The Zambian copper belt in the Southern DRC is attractive.  There’s iron ore up in West Africa and of course, oil and gas in Southeast Africa.

You mentioned Zambia.  The royalty regime that has been introduced there has caused a few companies to get pretty hot under the collar.  Is that not causing your clients too much concern?

In a world where regulatory uncertainty is one of the big issues that investors face on a continent, Zambia and Zimbabwe are the only countries that have changed their royalty regimes twice in the last six years.  We’ve just published a report – the State of mining in Africa -, which compares investments in the Southern DRC to the investments in Zambia.  Although the DRC might look like a riskier environment, it’s actually getting more project investment than Zambia is.  To some degree, I would put that to the grade in the ground, as well as to the regulatory uncertainty that the Government has created in Zambia.

When you’re talking about mining, it’s generally a long-term investment.

Absolutely.  That’s why you need certainty about the regulatory regime.

With the changes in the law in Zambia, what are the implications of that, looking down the line?

I think it just makes it more difficult for investors.  At the end of the day, all of these things add cost and erode your return on capital.  It just means that you have to be choosier about where you choose to invest.  You can’t afford to go into marginal deposit.  That’s one of the reasons why we’re seeing the Southern DRC attracting more investment, than the Zambian side of the continent.

From a broader perspective: if the royalty regime in Zambia continues into the future, what are the implications likely to be for employment for new mines there?

Not good.  Investors will go to other places.  We’ve seen this before and I think we’ll see it again.

Andrew, the mood that you’re finding here at the Mining Indaba 2015…  No doubt, it’s very different to what it was in 2009 or 2010.  Where are we in the cycle?

I think things are still tough.  My sense is that we might be bottoming out and we might see some deal activity going forward.  Given that, this is primarily an event where investors and mid-tier miners meet; those conversations are going to be difficult because there’s not much investment going around.  The exploration investment on the continent is half what it was in 2012.

Who has the upper hand right now?  Bankers versus miners, or investors versus the operators.

The investors have the money and the operators want the money, so you work it out.

It’s pretty obvious, but has it been as tough as this for new projects, in your memory?

I don’t know…2009 wasn’t a good year.  I haven’t seen it this tough for a couple of years.

Are we at the bottom?

You have to believe that we’re at the bottom.  One of my colleagues said they are starting to see some deals starting to happen.  Private equity guys are becoming interested, so we might start to see a bit of a turn.

Just give us a sense though, of how things have changed.  For instance, in the past, for a similar project, would you have to give up more equity?  How much more equity or how much higher rate would you have to pay to the banks for risk capital?

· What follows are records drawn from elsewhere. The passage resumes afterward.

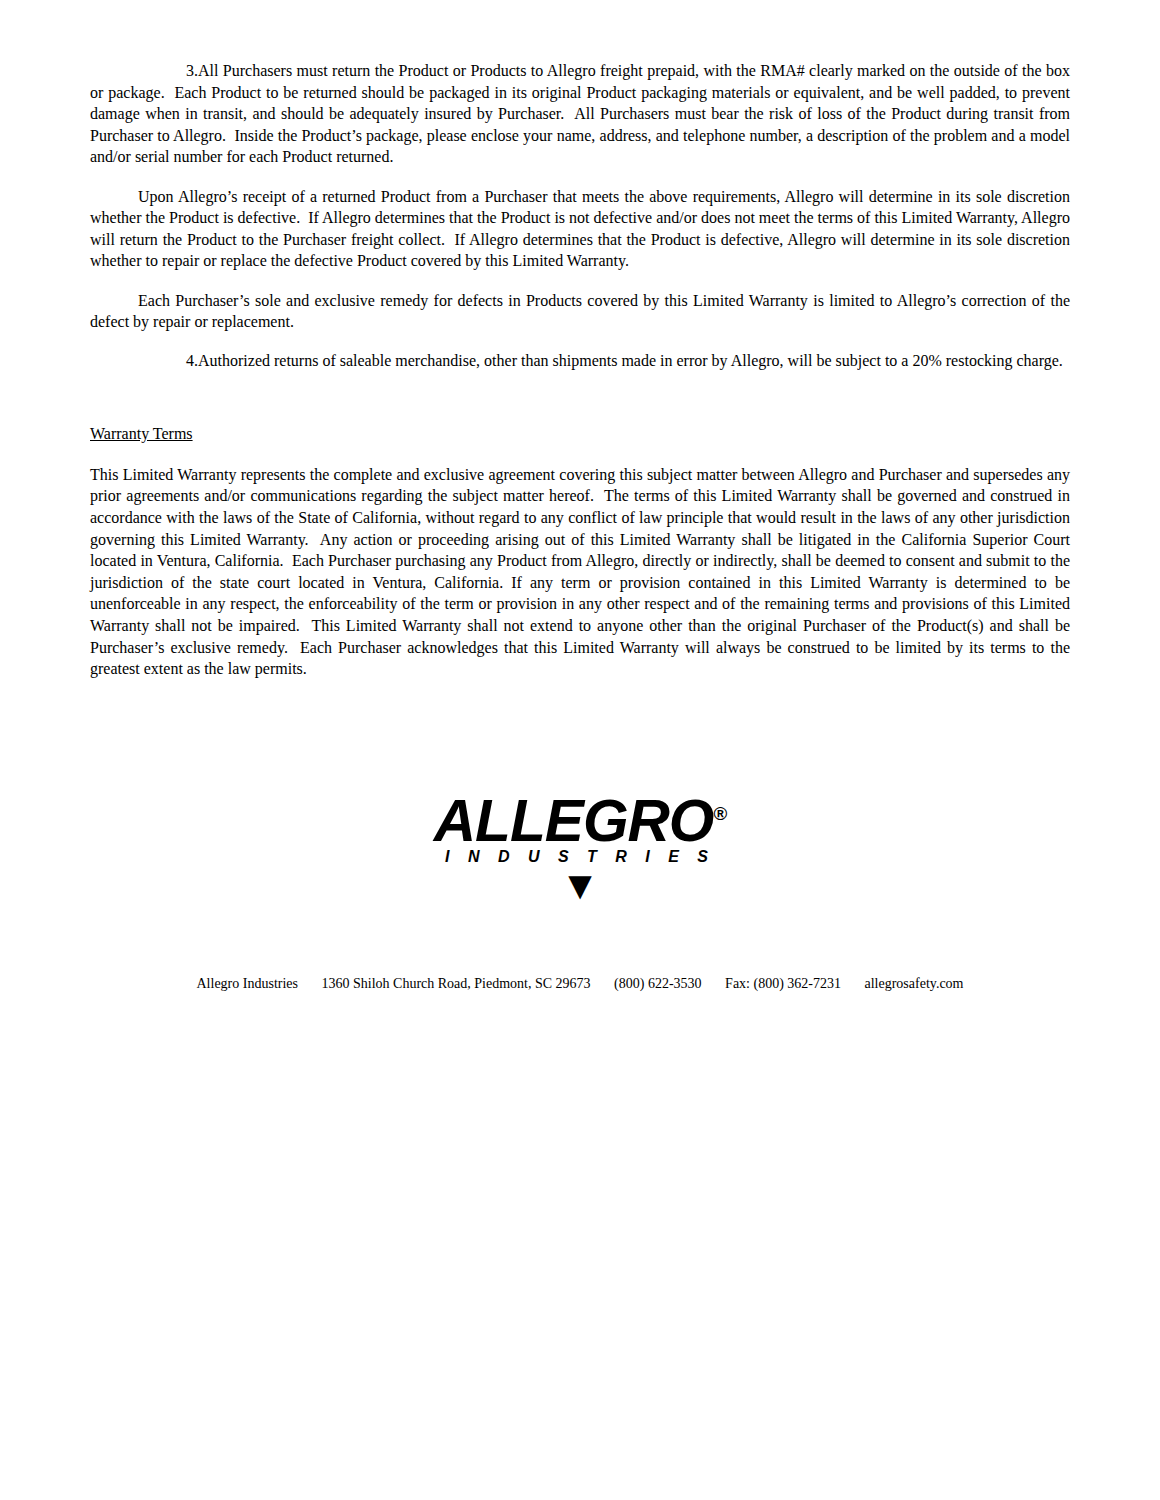3. All Purchasers must return the Product or Products to Allegro freight prepaid, with the RMA# clearly marked on the outside of the box or package. Each Product to be returned should be packaged in its original Product packaging materials or equivalent, and be well padded, to prevent damage when in transit, and should be adequately insured by Purchaser. All Purchasers must bear the risk of loss of the Product during transit from Purchaser to Allegro. Inside the Product’s package, please enclose your name, address, and telephone number, a description of the problem and a model and/or serial number for each Product returned.
Upon Allegro’s receipt of a returned Product from a Purchaser that meets the above requirements, Allegro will determine in its sole discretion whether the Product is defective. If Allegro determines that the Product is not defective and/or does not meet the terms of this Limited Warranty, Allegro will return the Product to the Purchaser freight collect. If Allegro determines that the Product is defective, Allegro will determine in its sole discretion whether to repair or replace the defective Product covered by this Limited Warranty.
Each Purchaser’s sole and exclusive remedy for defects in Products covered by this Limited Warranty is limited to Allegro’s correction of the defect by repair or replacement.
4. Authorized returns of saleable merchandise, other than shipments made in error by Allegro, will be subject to a 20% restocking charge.
Warranty Terms
This Limited Warranty represents the complete and exclusive agreement covering this subject matter between Allegro and Purchaser and supersedes any prior agreements and/or communications regarding the subject matter hereof. The terms of this Limited Warranty shall be governed and construed in accordance with the laws of the State of California, without regard to any conflict of law principle that would result in the laws of any other jurisdiction governing this Limited Warranty. Any action or proceeding arising out of this Limited Warranty shall be litigated in the California Superior Court located in Ventura, California. Each Purchaser purchasing any Product from Allegro, directly or indirectly, shall be deemed to consent and submit to the jurisdiction of the state court located in Ventura, California. If any term or provision contained in this Limited Warranty is determined to be unenforceable in any respect, the enforceability of the term or provision in any other respect and of the remaining terms and provisions of this Limited Warranty shall not be impaired. This Limited Warranty shall not extend to anyone other than the original Purchaser of the Product(s) and shall be Purchaser’s exclusive remedy. Each Purchaser acknowledges that this Limited Warranty will always be construed to be limited by its terms to the greatest extent as the law permits.
ALLEGRO®
I N D U S T R I E S
▼
Allegro Industries 1360 Shiloh Church Road, Piedmont, SC 29673 (800) 622-3530 Fax: (800) 362-7231 allegrosafety.com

I can’t really answer that question, other than to say that the riskier it is, the higher the rate and you’re going to pay for the risk that you’re offering to the bank.

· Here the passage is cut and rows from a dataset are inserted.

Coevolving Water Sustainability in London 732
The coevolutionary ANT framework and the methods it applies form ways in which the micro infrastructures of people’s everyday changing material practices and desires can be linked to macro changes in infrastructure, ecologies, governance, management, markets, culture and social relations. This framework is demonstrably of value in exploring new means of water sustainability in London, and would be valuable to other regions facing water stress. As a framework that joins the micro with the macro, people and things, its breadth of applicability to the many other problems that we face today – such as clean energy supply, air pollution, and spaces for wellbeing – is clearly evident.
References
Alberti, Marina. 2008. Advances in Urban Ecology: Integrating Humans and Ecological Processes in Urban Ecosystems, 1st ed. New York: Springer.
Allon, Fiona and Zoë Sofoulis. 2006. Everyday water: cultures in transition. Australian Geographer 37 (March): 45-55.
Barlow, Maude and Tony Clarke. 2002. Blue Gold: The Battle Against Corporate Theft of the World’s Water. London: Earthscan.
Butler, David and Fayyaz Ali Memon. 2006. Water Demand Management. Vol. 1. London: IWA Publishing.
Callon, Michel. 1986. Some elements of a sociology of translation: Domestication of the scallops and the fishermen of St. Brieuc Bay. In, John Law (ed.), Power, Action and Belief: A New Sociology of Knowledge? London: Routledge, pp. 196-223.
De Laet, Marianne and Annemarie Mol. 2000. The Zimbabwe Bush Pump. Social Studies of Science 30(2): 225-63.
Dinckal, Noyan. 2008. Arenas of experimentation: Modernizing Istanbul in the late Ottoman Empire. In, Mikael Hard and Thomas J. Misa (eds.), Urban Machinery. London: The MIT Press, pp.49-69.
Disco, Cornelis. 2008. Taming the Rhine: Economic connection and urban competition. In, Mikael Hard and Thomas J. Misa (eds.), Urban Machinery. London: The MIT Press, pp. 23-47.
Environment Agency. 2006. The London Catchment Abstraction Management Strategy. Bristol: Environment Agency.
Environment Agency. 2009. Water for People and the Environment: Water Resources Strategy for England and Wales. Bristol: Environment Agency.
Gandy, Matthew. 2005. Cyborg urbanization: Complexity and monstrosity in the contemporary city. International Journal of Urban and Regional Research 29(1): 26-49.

No doubt, the rates have gone up.  The banks are the ones making the decisions right now and I guess, this is a classic case of meeting your bank manager when you’re on your knees.

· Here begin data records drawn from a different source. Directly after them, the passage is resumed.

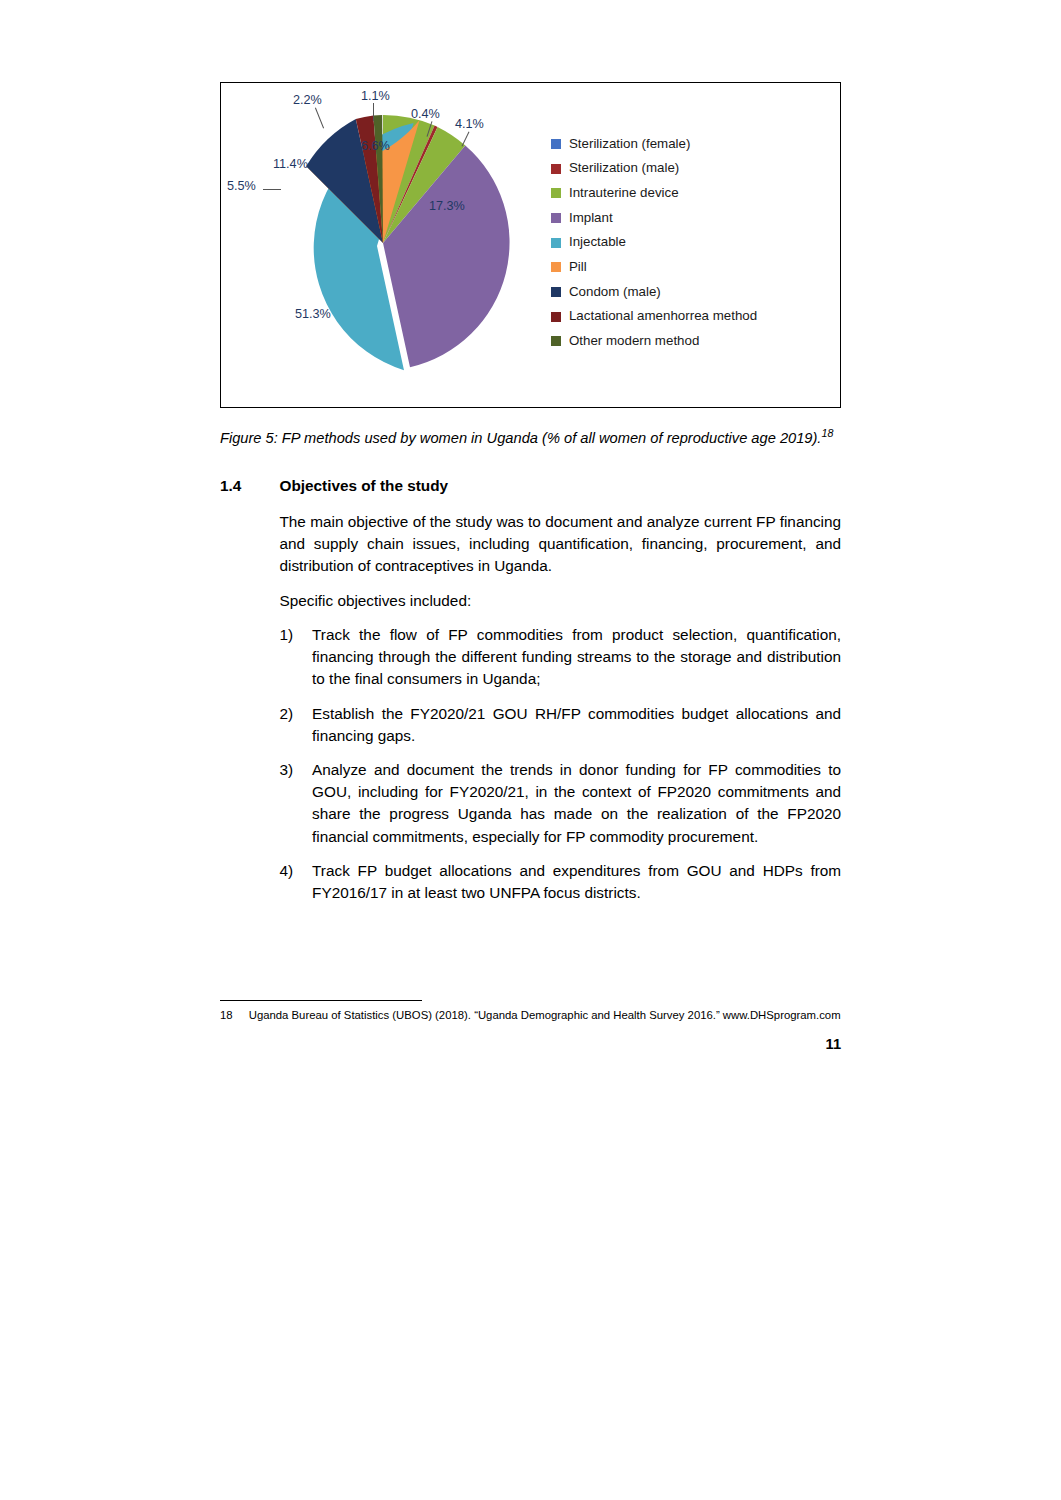2.2% 1.1% 0.4% 4.1% 6.6% 17.3% 5.5% 11.4% 51.3%
Sterilization (female)
Sterilization (male)
Intrauterine device
Implant
Injectable
Pill
Condom (male)
Lactational amenhorrea method
Other modern method
Figure 5: FP methods used by women in Uganda (% of all women of reproductive age 2019).18
1.4 Objectives of the study
The main objective of the study was to document and analyze current FP financing and supply chain issues, including quantification, financing, procurement, and distribution of contraceptives in Uganda.
Specific objectives included:
1) Track the flow of FP commodities from product selection, quantification, financing through the different funding streams to the storage and distribution to the final consumers in Uganda;
2) Establish the FY2020/21 GOU RH/FP commodities budget allocations and financing gaps.
3) Analyze and document the trends in donor funding for FP commodities to GOU, including for FY2020/21, in the context of FP2020 commitments and share the progress Uganda has made on the realization of the FP2020 financial commitments, especially for FP commodity procurement.
4) Track FP budget allocations and expenditures from GOU and HDPs from FY2016/17 in at least two UNFPA focus districts.
18 Uganda Bureau of Statistics (UBOS) (2018). “Uganda Demographic and Health Survey 2016.” www.DHSprogram.com
11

On your knees, or flat on your face.

Looking ahead (five or ten years), is there still cause for optimism regarding mining on the continent?

I think so.  Mining is a long-term industry and we’ve been through cycles before.  It’s a cyclical industry.  Five/ten years from now, the commodities cycle will come back and things will be different.

From the way you’re reading it, Southern DRC seems to be a preferred destination.  Are there any others?

I say Southern DRC, mainly because we focus particularly on that Lufilian arc and looking at Southern DRC, relative to Zambia.  I see a lot of potential for gas, specifically in Southern and Eastern Africa.